Put each line of the listing below into a JSON list of strings, one string per line, and leave out the blank lines.

-- Start RECORDS PROVIDED --

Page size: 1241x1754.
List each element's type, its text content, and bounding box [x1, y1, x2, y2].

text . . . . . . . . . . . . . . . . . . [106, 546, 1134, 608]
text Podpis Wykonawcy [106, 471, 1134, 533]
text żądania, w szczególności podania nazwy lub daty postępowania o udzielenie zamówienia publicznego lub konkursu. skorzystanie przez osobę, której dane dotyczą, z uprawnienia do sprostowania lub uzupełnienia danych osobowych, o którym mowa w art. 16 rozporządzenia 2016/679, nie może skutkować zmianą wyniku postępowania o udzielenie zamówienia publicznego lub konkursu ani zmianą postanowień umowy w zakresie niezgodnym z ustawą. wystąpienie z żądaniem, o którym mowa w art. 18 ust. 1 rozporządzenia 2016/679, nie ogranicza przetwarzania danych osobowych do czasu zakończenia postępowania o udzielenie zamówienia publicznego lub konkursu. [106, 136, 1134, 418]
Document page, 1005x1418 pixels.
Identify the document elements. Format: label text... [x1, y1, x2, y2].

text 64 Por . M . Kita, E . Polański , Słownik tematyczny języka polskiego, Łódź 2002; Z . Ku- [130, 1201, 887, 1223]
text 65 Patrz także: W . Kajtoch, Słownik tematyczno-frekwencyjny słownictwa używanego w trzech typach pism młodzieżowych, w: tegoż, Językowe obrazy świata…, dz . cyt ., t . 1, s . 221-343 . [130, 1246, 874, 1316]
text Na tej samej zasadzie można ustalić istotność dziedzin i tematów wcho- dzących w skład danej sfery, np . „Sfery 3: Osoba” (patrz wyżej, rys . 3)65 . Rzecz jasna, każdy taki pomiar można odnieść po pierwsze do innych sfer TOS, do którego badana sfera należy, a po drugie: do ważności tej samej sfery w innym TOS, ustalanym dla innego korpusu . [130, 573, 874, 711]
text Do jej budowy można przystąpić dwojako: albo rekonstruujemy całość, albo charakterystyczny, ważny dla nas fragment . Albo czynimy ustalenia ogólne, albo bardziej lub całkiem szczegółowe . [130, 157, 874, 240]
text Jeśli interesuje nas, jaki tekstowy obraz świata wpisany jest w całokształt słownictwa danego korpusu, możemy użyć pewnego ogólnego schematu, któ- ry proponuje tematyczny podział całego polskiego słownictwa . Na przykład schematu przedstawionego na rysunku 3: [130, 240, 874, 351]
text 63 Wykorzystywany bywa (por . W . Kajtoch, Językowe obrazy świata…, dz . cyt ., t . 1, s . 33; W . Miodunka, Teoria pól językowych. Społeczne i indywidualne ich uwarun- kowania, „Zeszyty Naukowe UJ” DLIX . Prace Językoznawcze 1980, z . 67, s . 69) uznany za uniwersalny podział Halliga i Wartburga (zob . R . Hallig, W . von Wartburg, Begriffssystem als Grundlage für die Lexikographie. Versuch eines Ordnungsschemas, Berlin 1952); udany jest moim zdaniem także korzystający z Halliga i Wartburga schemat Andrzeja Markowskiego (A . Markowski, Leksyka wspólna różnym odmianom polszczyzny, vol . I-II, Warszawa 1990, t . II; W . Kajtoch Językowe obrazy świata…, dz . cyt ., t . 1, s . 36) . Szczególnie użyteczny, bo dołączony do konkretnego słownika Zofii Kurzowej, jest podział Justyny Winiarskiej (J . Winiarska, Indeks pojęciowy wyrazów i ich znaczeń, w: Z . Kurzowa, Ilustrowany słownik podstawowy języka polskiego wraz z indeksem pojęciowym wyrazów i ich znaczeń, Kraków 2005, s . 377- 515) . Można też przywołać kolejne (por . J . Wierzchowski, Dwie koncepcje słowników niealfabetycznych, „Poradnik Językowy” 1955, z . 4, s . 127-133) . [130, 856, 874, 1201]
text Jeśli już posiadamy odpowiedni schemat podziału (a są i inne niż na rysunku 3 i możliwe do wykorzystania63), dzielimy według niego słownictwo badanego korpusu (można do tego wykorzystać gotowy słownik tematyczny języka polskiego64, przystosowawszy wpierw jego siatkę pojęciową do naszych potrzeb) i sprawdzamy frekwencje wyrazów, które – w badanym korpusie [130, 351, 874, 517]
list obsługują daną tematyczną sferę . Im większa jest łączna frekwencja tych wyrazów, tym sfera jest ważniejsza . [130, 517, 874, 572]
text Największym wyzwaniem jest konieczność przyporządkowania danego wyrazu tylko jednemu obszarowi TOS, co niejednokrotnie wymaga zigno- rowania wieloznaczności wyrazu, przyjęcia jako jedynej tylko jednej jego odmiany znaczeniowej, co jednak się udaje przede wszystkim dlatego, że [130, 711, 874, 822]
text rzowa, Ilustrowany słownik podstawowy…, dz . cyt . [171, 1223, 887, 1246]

-- End RECORDS PROVIDED --

WRITTEN RESPONSE:
[
  "Page size: 1241x1754.",
  "List each element's type, its text content, and bounding box [x1, y1, x2, y2].",
  "text . . . . . . . . . . . . . . . . . . [106, 546, 1134, 608]",
  "text Podpis Wykonawcy [106, 471, 1134, 533]",
  "text żądania, w szczególności podania nazwy lub daty postępowania o udzielenie zamówienia publicznego lub konkursu. skorzystanie przez osobę, której dane dotyczą, z uprawnienia do sprostowania lub uzupełnienia danych osobowych, o którym mowa w art. 16 rozporządzenia 2016/679, nie może skutkować zmianą wyniku postępowania o udzielenie zamówienia publicznego lub konkursu ani zmianą postanowień umowy w zakresie niezgodnym z ustawą. wystąpienie z żądaniem, o którym mowa w art. 18 ust. 1 rozporządzenia 2016/679, nie ogranicza przetwarzania danych osobowych do czasu zakończenia postępowania o udzielenie zamówienia publicznego lub konkursu. [106, 136, 1134, 418]",
  "Document page, 1005x1418 pixels.",
  "Identify the document elements. Format: label text... [x1, y1, x2, y2].",
  "text 64 Por . M . Kita, E . Polański , Słownik tematyczny języka polskiego, Łódź 2002; Z . Ku- [130, 1201, 887, 1223]",
  "text 65 Patrz także: W . Kajtoch, Słownik tematyczno-frekwencyjny słownictwa używanego w trzech typach pism młodzieżowych, w: tegoż, Językowe obrazy świata…, dz . cyt ., t . 1, s . 221-343 . [130, 1246, 874, 1316]",
  "text Na tej samej zasadzie można ustalić istotność dziedzin i tematów wcho- dzących w skład danej sfery, np . „Sfery 3: Osoba” (patrz wyżej, rys . 3)65 . Rzecz jasna, każdy taki pomiar można odnieść po pierwsze do innych sfer TOS, do którego badana sfera należy, a po drugie: do ważności tej samej sfery w innym TOS, ustalanym dla innego korpusu . [130, 573, 874, 711]",
  "text Do jej budowy można przystąpić dwojako: albo rekonstruujemy całość, albo charakterystyczny, ważny dla nas fragment . Albo czynimy ustalenia ogólne, albo bardziej lub całkiem szczegółowe . [130, 157, 874, 240]",
  "text Jeśli interesuje nas, jaki tekstowy obraz świata wpisany jest w całokształt słownictwa danego korpusu, możemy użyć pewnego ogólnego schematu, któ- ry proponuje tematyczny podział całego polskiego słownictwa . Na przykład schematu przedstawionego na rysunku 3: [130, 240, 874, 351]",
  "text 63 Wykorzystywany bywa (por . W . Kajtoch, Językowe obrazy świata…, dz . cyt ., t . 1, s . 33; W . Miodunka, Teoria pól językowych. Społeczne i indywidualne ich uwarun- kowania, „Zeszyty Naukowe UJ” DLIX . Prace Językoznawcze 1980, z . 67, s . 69) uznany za uniwersalny podział Halliga i Wartburga (zob . R . Hallig, W . von Wartburg, Begriffssystem als Grundlage für die Lexikographie. Versuch eines Ordnungsschemas, Berlin 1952); udany jest moim zdaniem także korzystający z Halliga i Wartburga schemat Andrzeja Markowskiego (A . Markowski, Leksyka wspólna różnym odmianom polszczyzny, vol . I-II, Warszawa 1990, t . II; W . Kajtoch Językowe obrazy świata…, dz . cyt ., t . 1, s . 36) . Szczególnie użyteczny, bo dołączony do konkretnego słownika Zofii Kurzowej, jest podział Justyny Winiarskiej (J . Winiarska, Indeks pojęciowy wyrazów i ich znaczeń, w: Z . Kurzowa, Ilustrowany słownik podstawowy języka polskiego wraz z indeksem pojęciowym wyrazów i ich znaczeń, Kraków 2005, s . 377- 515) . Można też przywołać kolejne (por . J . Wierzchowski, Dwie koncepcje słowników niealfabetycznych, „Poradnik Językowy” 1955, z . 4, s . 127-133) . [130, 856, 874, 1201]",
  "text Jeśli już posiadamy odpowiedni schemat podziału (a są i inne niż na rysunku 3 i możliwe do wykorzystania63), dzielimy według niego słownictwo badanego korpusu (można do tego wykorzystać gotowy słownik tematyczny języka polskiego64, przystosowawszy wpierw jego siatkę pojęciową do naszych potrzeb) i sprawdzamy frekwencje wyrazów, które – w badanym korpusie [130, 351, 874, 517]",
  "list obsługują daną tematyczną sferę . Im większa jest łączna frekwencja tych wyrazów, tym sfera jest ważniejsza . [130, 517, 874, 572]",
  "text Największym wyzwaniem jest konieczność przyporządkowania danego wyrazu tylko jednemu obszarowi TOS, co niejednokrotnie wymaga zigno- rowania wieloznaczności wyrazu, przyjęcia jako jedynej tylko jednej jego odmiany znaczeniowej, co jednak się udaje przede wszystkim dlatego, że [130, 711, 874, 822]",
  "text rzowa, Ilustrowany słownik podstawowy…, dz . cyt . [171, 1223, 887, 1246]"
]